:: Prompt ::
Write out the listing below character for character, though without its pictures.

----------------

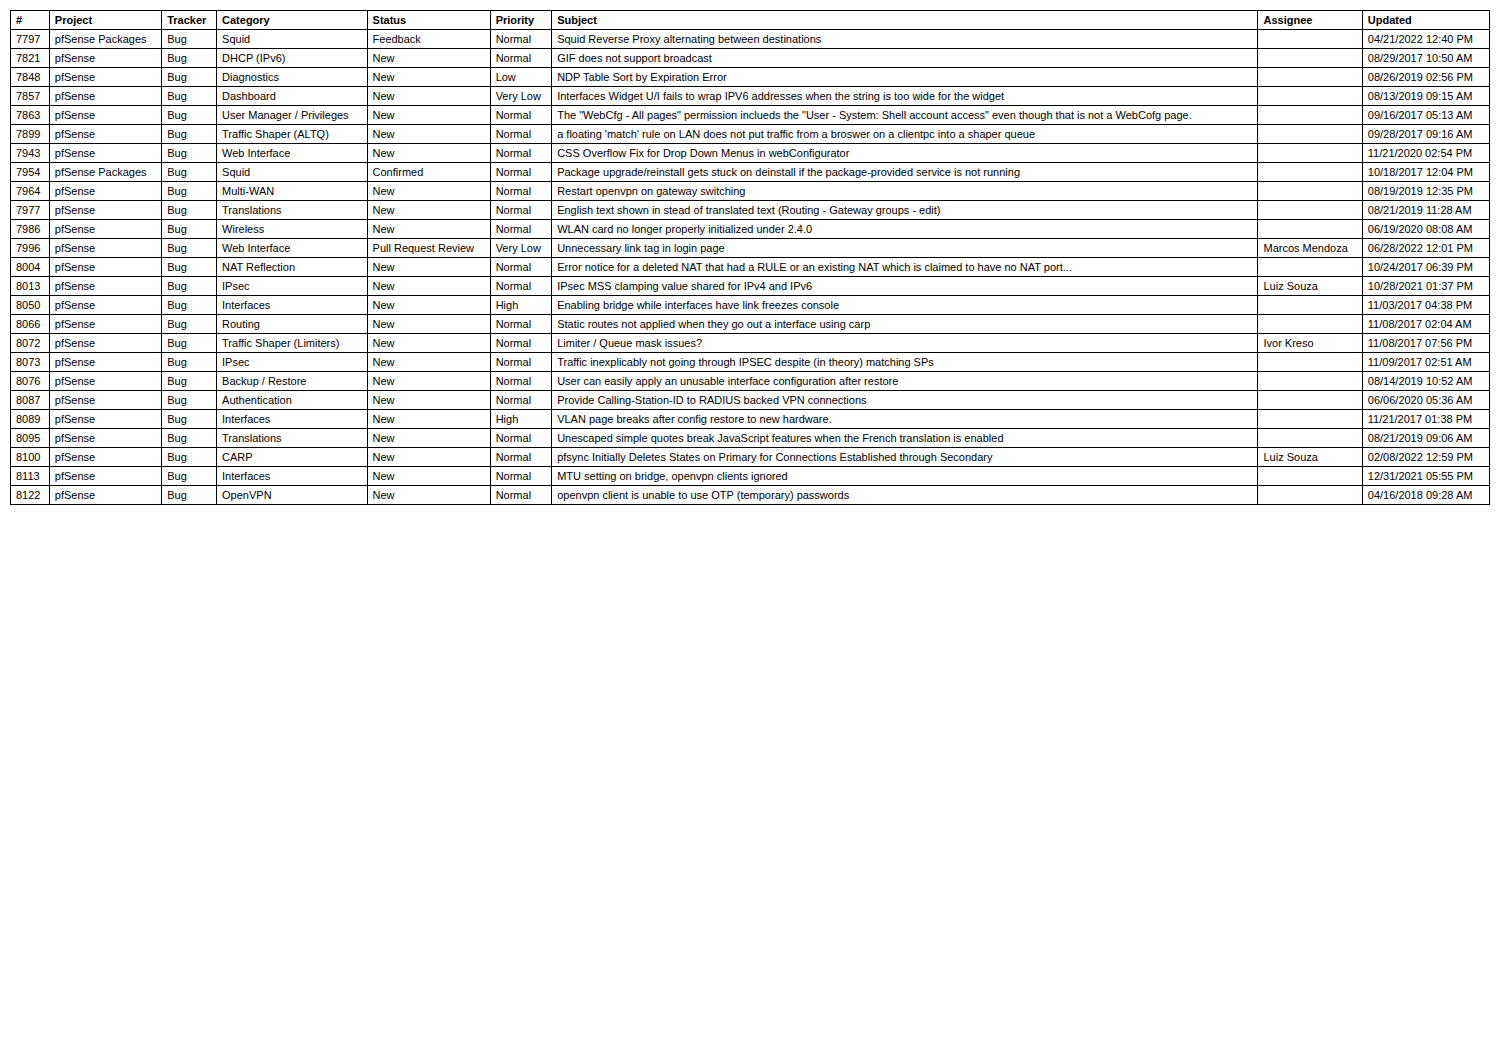| # | Project | Tracker | Category | Status | Priority | Subject | Assignee | Updated |
| --- | --- | --- | --- | --- | --- | --- | --- | --- |
| 7797 | pfSense Packages | Bug | Squid | Feedback | Normal | Squid Reverse Proxy alternating between destinations | | 04/21/2022 12:40 PM |
| 7821 | pfSense | Bug | DHCP (IPv6) | New | Normal | GIF does not support broadcast | | 08/29/2017 10:50 AM |
| 7848 | pfSense | Bug | Diagnostics | New | Low | NDP Table Sort by Expiration Error | | 08/26/2019 02:56 PM |
| 7857 | pfSense | Bug | Dashboard | New | Very Low | Interfaces Widget U/I fails to wrap IPV6 addresses when the string is too wide for the widget | | 08/13/2019 09:15 AM |
| 7863 | pfSense | Bug | User Manager / Privileges | New | Normal | The "WebCfg - All pages" permission inclueds the "User - System: Shell account access" even though that is not a WebCofg page. | | 09/16/2017 05:13 AM |
| 7899 | pfSense | Bug | Traffic Shaper (ALTQ) | New | Normal | a floating 'match' rule on LAN does not put traffic from a broswer on a clientpc into a shaper queue | | 09/28/2017 09:16 AM |
| 7943 | pfSense | Bug | Web Interface | New | Normal | CSS Overflow Fix for Drop Down Menus in webConfigurator | | 11/21/2020 02:54 PM |
| 7954 | pfSense Packages | Bug | Squid | Confirmed | Normal | Package upgrade/reinstall gets stuck on deinstall if the package-provided service is not running | | 10/18/2017 12:04 PM |
| 7964 | pfSense | Bug | Multi-WAN | New | Normal | Restart openvpn on gateway switching | | 08/19/2019 12:35 PM |
| 7977 | pfSense | Bug | Translations | New | Normal | English text shown in stead of translated text (Routing - Gateway groups - edit) | | 08/21/2019 11:28 AM |
| 7986 | pfSense | Bug | Wireless | New | Normal | WLAN card no longer properly initialized under 2.4.0 | | 06/19/2020 08:08 AM |
| 7996 | pfSense | Bug | Web Interface | Pull Request Review | Very Low | Unnecessary link tag in login page | Marcos Mendoza | 06/28/2022 12:01 PM |
| 8004 | pfSense | Bug | NAT Reflection | New | Normal | Error notice for a deleted NAT that had a RULE or an existing NAT which is claimed to have no NAT port... | | 10/24/2017 06:39 PM |
| 8013 | pfSense | Bug | IPsec | New | Normal | IPsec MSS clamping value shared for IPv4 and IPv6 | Luiz Souza | 10/28/2021 01:37 PM |
| 8050 | pfSense | Bug | Interfaces | New | High | Enabling bridge while interfaces have link freezes console | | 11/03/2017 04:38 PM |
| 8066 | pfSense | Bug | Routing | New | Normal | Static routes not applied when they go out a interface using carp | | 11/08/2017 02:04 AM |
| 8072 | pfSense | Bug | Traffic Shaper (Limiters) | New | Normal | Limiter / Queue mask issues? | Ivor Kreso | 11/08/2017 07:56 PM |
| 8073 | pfSense | Bug | IPsec | New | Normal | Traffic inexplicably not going through IPSEC despite (in theory) matching SPs | | 11/09/2017 02:51 AM |
| 8076 | pfSense | Bug | Backup / Restore | New | Normal | User can easily apply an unusable interface configuration after restore | | 08/14/2019 10:52 AM |
| 8087 | pfSense | Bug | Authentication | New | Normal | Provide Calling-Station-ID to RADIUS backed VPN connections | | 06/06/2020 05:36 AM |
| 8089 | pfSense | Bug | Interfaces | New | High | VLAN page breaks after config restore to new hardware. | | 11/21/2017 01:38 PM |
| 8095 | pfSense | Bug | Translations | New | Normal | Unescaped simple quotes break JavaScript features when the French translation is enabled | | 08/21/2019 09:06 AM |
| 8100 | pfSense | Bug | CARP | New | Normal | pfsync Initially Deletes States on Primary for Connections Established through Secondary | Luiz Souza | 02/08/2022 12:59 PM |
| 8113 | pfSense | Bug | Interfaces | New | Normal | MTU setting on bridge, openvpn clients ignored | | 12/31/2021 05:55 PM |
| 8122 | pfSense | Bug | OpenVPN | New | Normal | openvpn client is unable to use OTP (temporary) passwords | | 04/16/2018 09:28 AM |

----------------

:: Output of the exercise ::
| # | Project | Tracker | Category | Status | Priority | Subject | Assignee | Updated |
| --- | --- | --- | --- | --- | --- | --- | --- | --- |
| 7797 | pfSense Packages | Bug | Squid | Feedback | Normal | Squid Reverse Proxy alternating between destinations | | 04/21/2022 12:40 PM |
| 7821 | pfSense | Bug | DHCP (IPv6) | New | Normal | GIF does not support broadcast | | 08/29/2017 10:50 AM |
| 7848 | pfSense | Bug | Diagnostics | New | Low | NDP Table Sort by Expiration Error | | 08/26/2019 02:56 PM |
| 7857 | pfSense | Bug | Dashboard | New | Very Low | Interfaces Widget U/I fails to wrap IPV6 addresses when the string is too wide for the widget | | 08/13/2019 09:15 AM |
| 7863 | pfSense | Bug | User Manager / Privileges | New | Normal | The "WebCfg - All pages" permission inclueds the "User - System: Shell account access" even though that is not a WebCofg page. | | 09/16/2017 05:13 AM |
| 7899 | pfSense | Bug | Traffic Shaper (ALTQ) | New | Normal | a floating 'match' rule on LAN does not put traffic from a broswer on a clientpc into a shaper queue | | 09/28/2017 09:16 AM |
| 7943 | pfSense | Bug | Web Interface | New | Normal | CSS Overflow Fix for Drop Down Menus in webConfigurator | | 11/21/2020 02:54 PM |
| 7954 | pfSense Packages | Bug | Squid | Confirmed | Normal | Package upgrade/reinstall gets stuck on deinstall if the package-provided service is not running | | 10/18/2017 12:04 PM |
| 7964 | pfSense | Bug | Multi-WAN | New | Normal | Restart openvpn on gateway switching | | 08/19/2019 12:35 PM |
| 7977 | pfSense | Bug | Translations | New | Normal | English text shown in stead of translated text (Routing - Gateway groups - edit) | | 08/21/2019 11:28 AM |
| 7986 | pfSense | Bug | Wireless | New | Normal | WLAN card no longer properly initialized under 2.4.0 | | 06/19/2020 08:08 AM |
| 7996 | pfSense | Bug | Web Interface | Pull Request Review | Very Low | Unnecessary link tag in login page | Marcos Mendoza | 06/28/2022 12:01 PM |
| 8004 | pfSense | Bug | NAT Reflection | New | Normal | Error notice for a deleted NAT that had a RULE or an existing NAT which is claimed to have no NAT port... | | 10/24/2017 06:39 PM |
| 8013 | pfSense | Bug | IPsec | New | Normal | IPsec MSS clamping value shared for IPv4 and IPv6 | Luiz Souza | 10/28/2021 01:37 PM |
| 8050 | pfSense | Bug | Interfaces | New | High | Enabling bridge while interfaces have link freezes console | | 11/03/2017 04:38 PM |
| 8066 | pfSense | Bug | Routing | New | Normal | Static routes not applied when they go out a interface using carp | | 11/08/2017 02:04 AM |
| 8072 | pfSense | Bug | Traffic Shaper (Limiters) | New | Normal | Limiter / Queue mask issues? | Ivor Kreso | 11/08/2017 07:56 PM |
| 8073 | pfSense | Bug | IPsec | New | Normal | Traffic inexplicably not going through IPSEC despite (in theory) matching SPs | | 11/09/2017 02:51 AM |
| 8076 | pfSense | Bug | Backup / Restore | New | Normal | User can easily apply an unusable interface configuration after restore | | 08/14/2019 10:52 AM |
| 8087 | pfSense | Bug | Authentication | New | Normal | Provide Calling-Station-ID to RADIUS backed VPN connections | | 06/06/2020 05:36 AM |
| 8089 | pfSense | Bug | Interfaces | New | High | VLAN page breaks after config restore to new hardware. | | 11/21/2017 01:38 PM |
| 8095 | pfSense | Bug | Translations | New | Normal | Unescaped simple quotes break JavaScript features when the French translation is enabled | | 08/21/2019 09:06 AM |
| 8100 | pfSense | Bug | CARP | New | Normal | pfsync Initially Deletes States on Primary for Connections Established through Secondary | Luiz Souza | 02/08/2022 12:59 PM |
| 8113 | pfSense | Bug | Interfaces | New | Normal | MTU setting on bridge, openvpn clients ignored | | 12/31/2021 05:55 PM |
| 8122 | pfSense | Bug | OpenVPN | New | Normal | openvpn client is unable to use OTP (temporary) passwords | | 04/16/2018 09:28 AM |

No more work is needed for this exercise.